## Task goal
Quote the records that follow in full and exactly; leave out the pictures.

====== Data shown ======

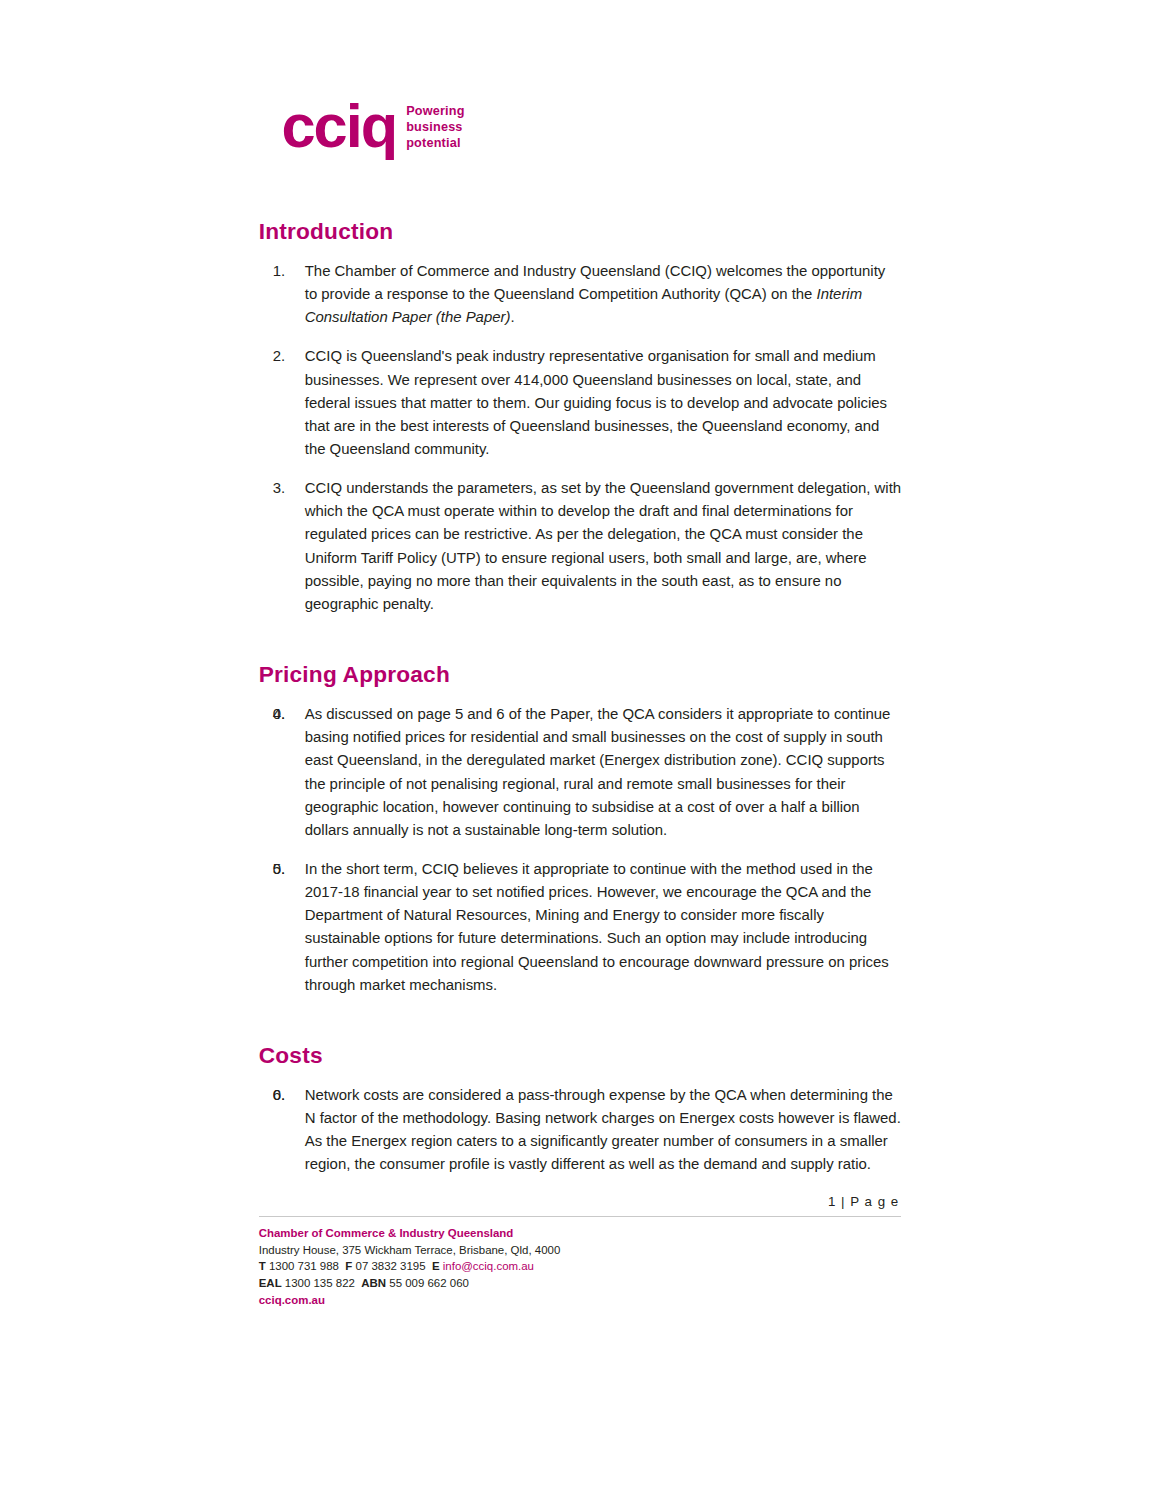cciq
Powering
business
potential
Introduction
The Chamber of Commerce and Industry Queensland (CCIQ) welcomes the opportunity to provide a response to the Queensland Competition Authority (QCA) on the Interim Consultation Paper (the Paper).
CCIQ is Queensland's peak industry representative organisation for small and medium businesses. We represent over 414,000 Queensland businesses on local, state, and federal issues that matter to them. Our guiding focus is to develop and advocate policies that are in the best interests of Queensland businesses, the Queensland economy, and the Queensland community.
CCIQ understands the parameters, as set by the Queensland government delegation, with which the QCA must operate within to develop the draft and final determinations for regulated prices can be restrictive. As per the delegation, the QCA must consider the Uniform Tariff Policy (UTP) to ensure regional users, both small and large, are, where possible, paying no more than their equivalents in the south east, as to ensure no geographic penalty.
Pricing Approach
4. As discussed on page 5 and 6 of the Paper, the QCA considers it appropriate to continue basing notified prices for residential and small businesses on the cost of supply in south east Queensland, in the deregulated market (Energex distribution zone). CCIQ supports the principle of not penalising regional, rural and remote small businesses for their geographic location, however continuing to subsidise at a cost of over a half a billion dollars annually is not a sustainable long-term solution.
5. In the short term, CCIQ believes it appropriate to continue with the method used in the 2017-18 financial year to set notified prices. However, we encourage the QCA and the Department of Natural Resources, Mining and Energy to consider more fiscally sustainable options for future determinations. Such an option may include introducing further competition into regional Queensland to encourage downward pressure on prices through market mechanisms.
Costs
6. Network costs are considered a pass-through expense by the QCA when determining the N factor of the methodology. Basing network charges on Energex costs however is flawed. As the Energex region caters to a significantly greater number of consumers in a smaller region, the consumer profile is vastly different as well as the demand and supply ratio.
1 | P a g e
Chamber of Commerce & Industry Queensland
Industry House, 375 Wickham Terrace, Brisbane, Qld, 4000
T 1300 731 988 F 07 3832 3195 E info@cciq.com.au
EAL 1300 135 822 ABN 55 009 662 060
cciq.com.au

======

## Response to the exercise
cciq
Powering
business
potential
Introduction
The Chamber of Commerce and Industry Queensland (CCIQ) welcomes the opportunity to provide a response to the Queensland Competition Authority (QCA) on the Interim Consultation Paper (the Paper).
CCIQ is Queensland's peak industry representative organisation for small and medium businesses. We represent over 414,000 Queensland businesses on local, state, and federal issues that matter to them. Our guiding focus is to develop and advocate policies that are in the best interests of Queensland businesses, the Queensland economy, and the Queensland community.
CCIQ understands the parameters, as set by the Queensland government delegation, with which the QCA must operate within to develop the draft and final determinations for regulated prices can be restrictive. As per the delegation, the QCA must consider the Uniform Tariff Policy (UTP) to ensure regional users, both small and large, are, where possible, paying no more than their equivalents in the south east, as to ensure no geographic penalty.
Pricing Approach
4. As discussed on page 5 and 6 of the Paper, the QCA considers it appropriate to continue basing notified prices for residential and small businesses on the cost of supply in south east Queensland, in the deregulated market (Energex distribution zone). CCIQ supports the principle of not penalising regional, rural and remote small businesses for their geographic location, however continuing to subsidise at a cost of over a half a billion dollars annually is not a sustainable long-term solution.
5. In the short term, CCIQ believes it appropriate to continue with the method used in the 2017-18 financial year to set notified prices. However, we encourage the QCA and the Department of Natural Resources, Mining and Energy to consider more fiscally sustainable options for future determinations. Such an option may include introducing further competition into regional Queensland to encourage downward pressure on prices through market mechanisms.
Costs
6. Network costs are considered a pass-through expense by the QCA when determining the N factor of the methodology. Basing network charges on Energex costs however is flawed. As the Energex region caters to a significantly greater number of consumers in a smaller region, the consumer profile is vastly different as well as the demand and supply ratio.
1 | P a g e
Chamber of Commerce & Industry Queensland
Industry House, 375 Wickham Terrace, Brisbane, Qld, 4000
T 1300 731 988 F 07 3832 3195 E info@cciq.com.au
EAL 1300 135 822 ABN 55 009 662 060
cciq.com.au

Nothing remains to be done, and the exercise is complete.